Task: Reproduce verbatim the lines of the listing below, from the line containing "scientific name: Silene uniflora" up to and including the line containing "family: Alaudidae".

Dataset entries:
---------------
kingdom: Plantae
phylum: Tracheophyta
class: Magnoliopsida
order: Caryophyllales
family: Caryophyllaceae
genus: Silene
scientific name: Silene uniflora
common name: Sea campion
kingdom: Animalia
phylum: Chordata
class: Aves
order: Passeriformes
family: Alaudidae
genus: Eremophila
---------------
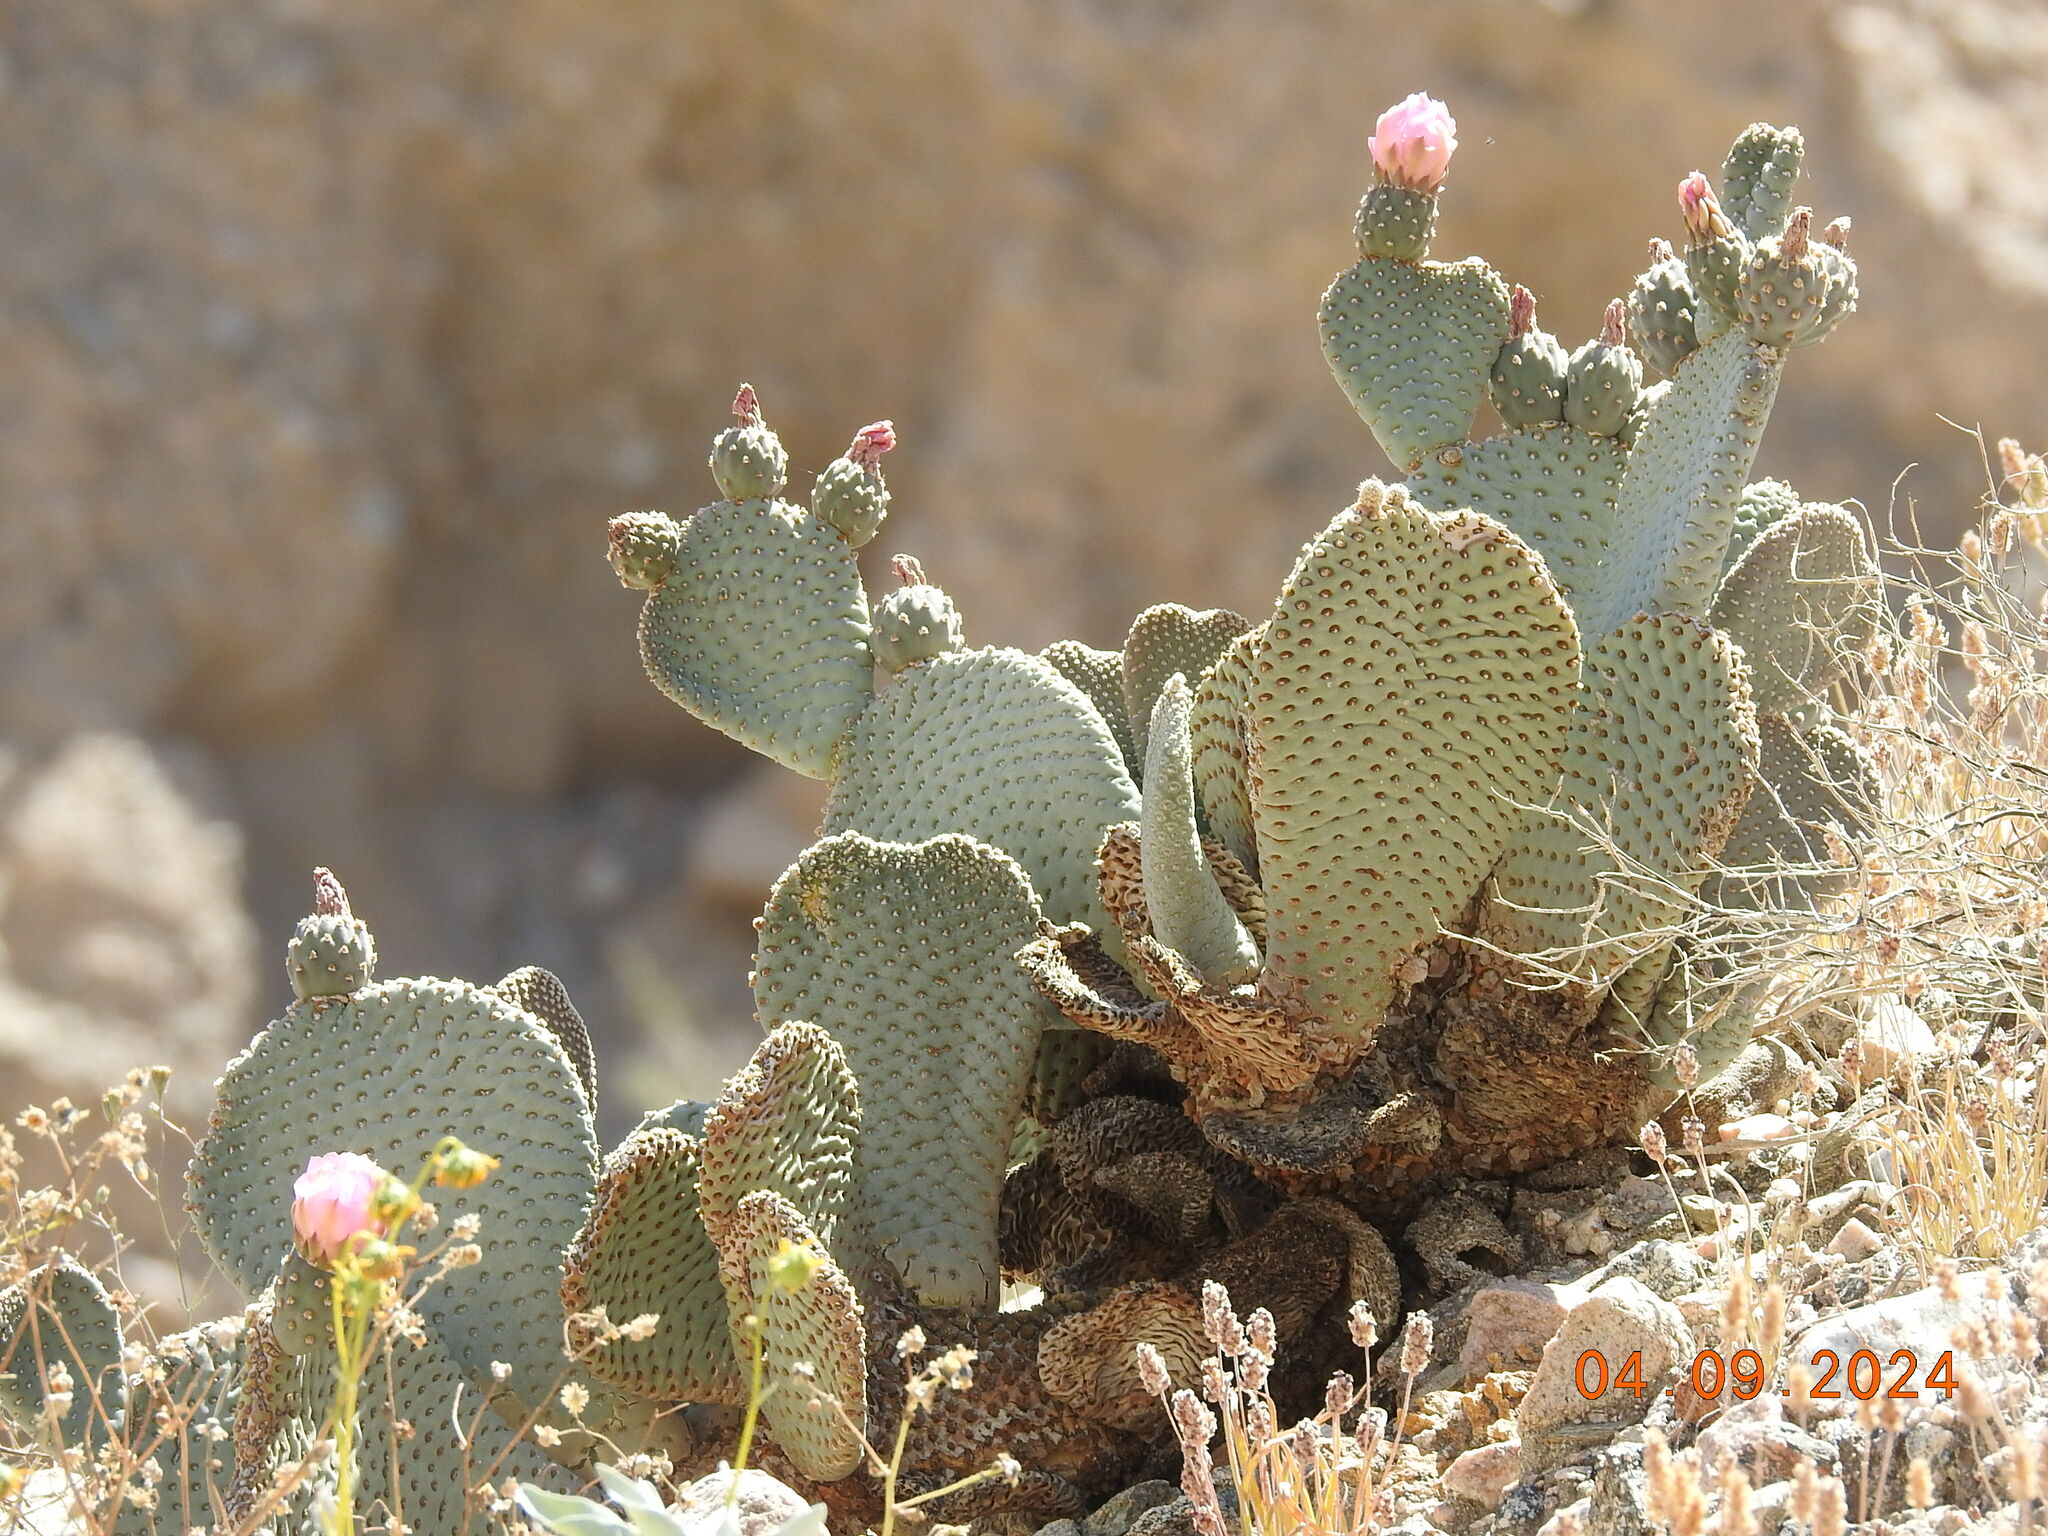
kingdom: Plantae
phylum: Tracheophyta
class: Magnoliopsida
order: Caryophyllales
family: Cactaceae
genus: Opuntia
---------------
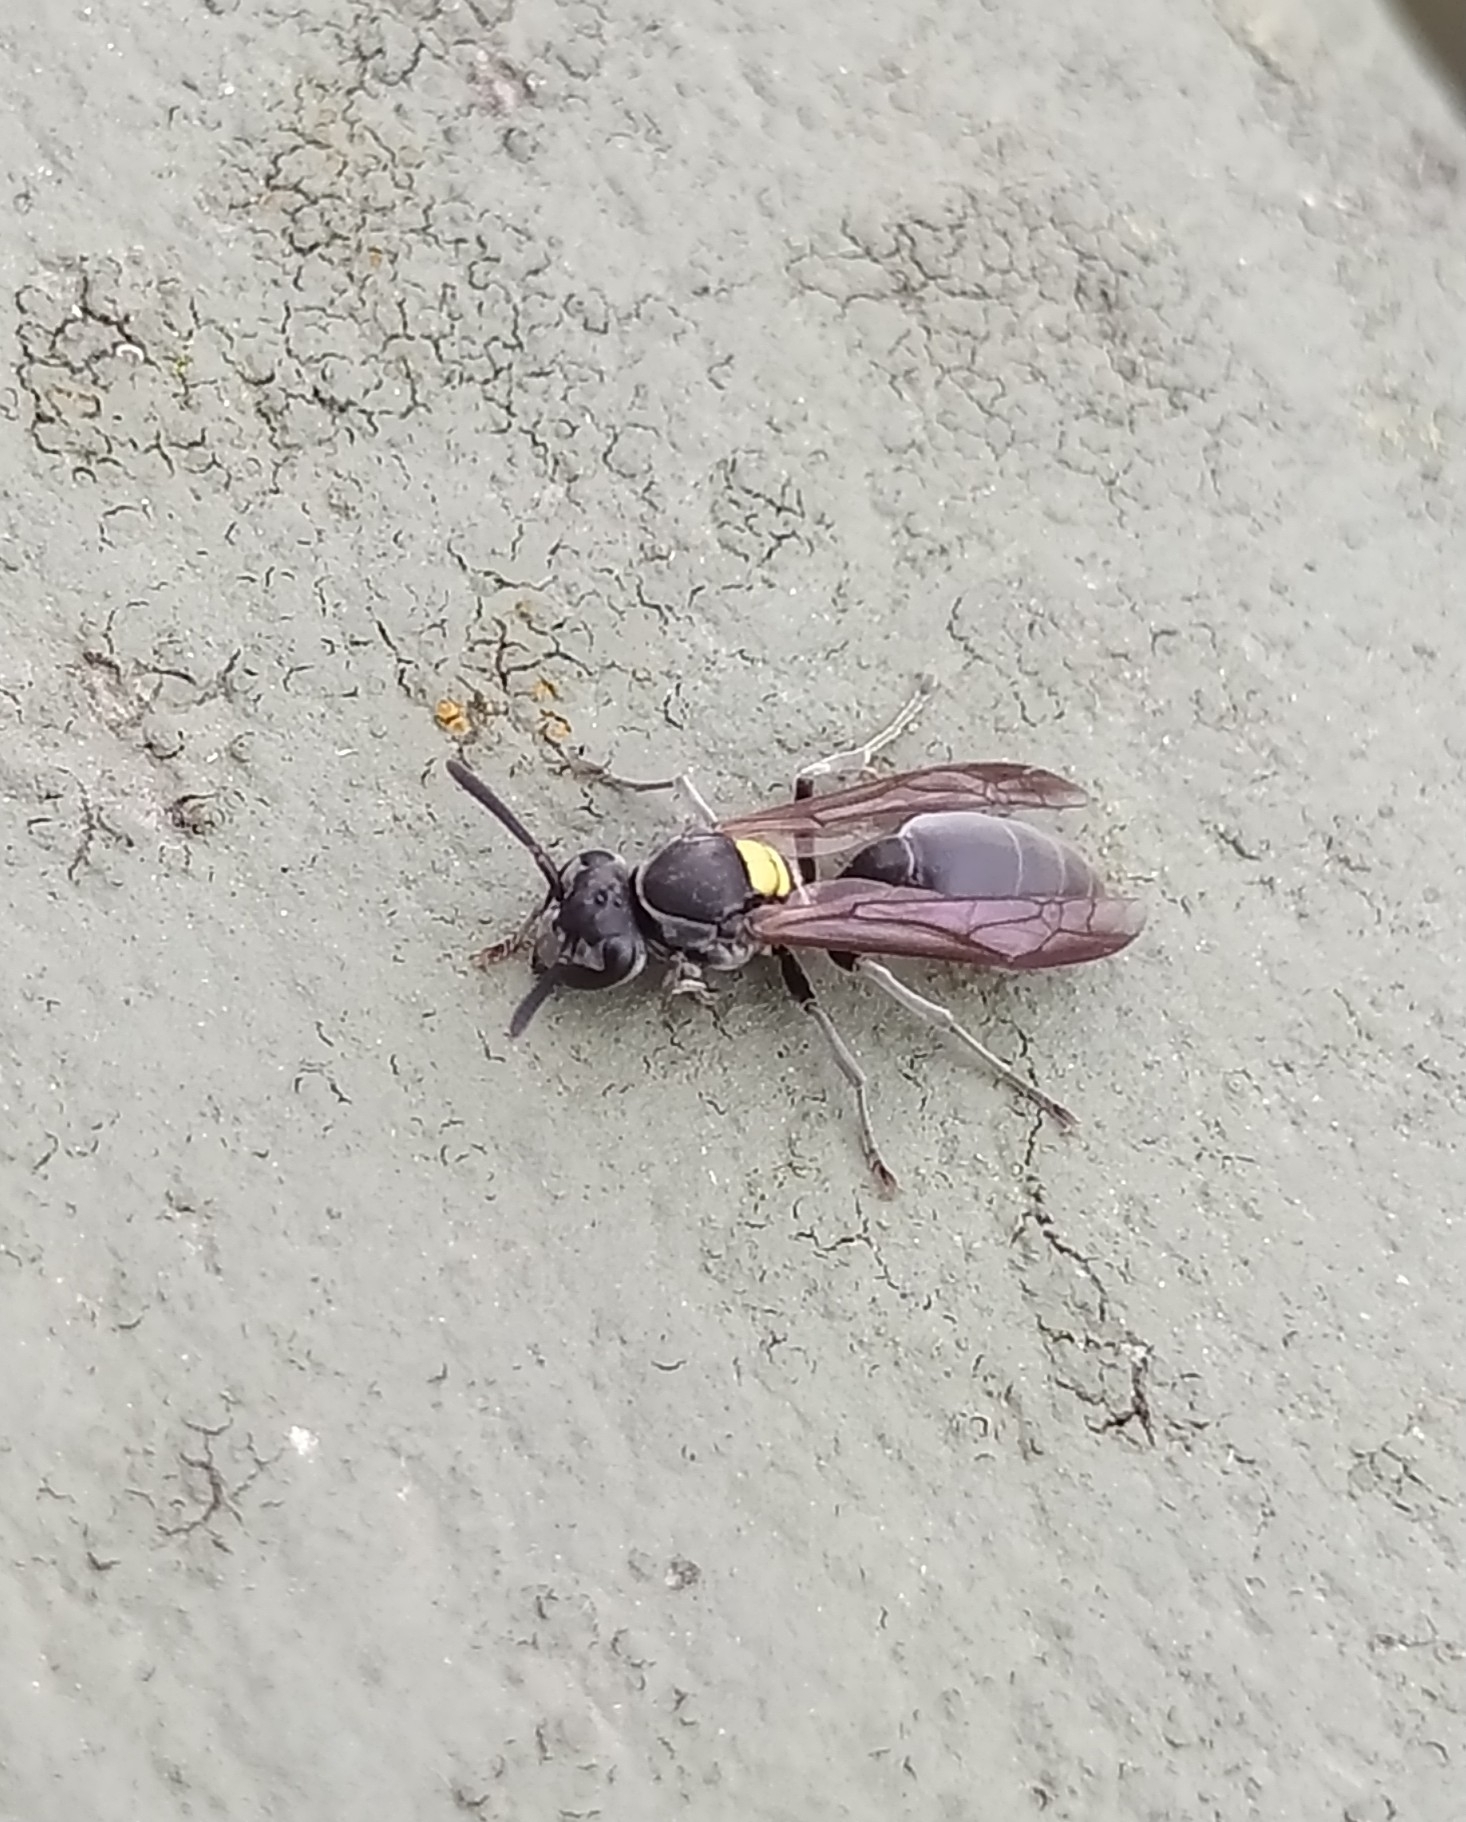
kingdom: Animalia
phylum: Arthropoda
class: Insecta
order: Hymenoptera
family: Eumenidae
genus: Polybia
---------------
Exercise response:
scientific name: Silene uniflora
common name: Sea campion
kingdom: Animalia
phylum: Chordata
class: Aves
order: Passeriformes
family: Alaudidae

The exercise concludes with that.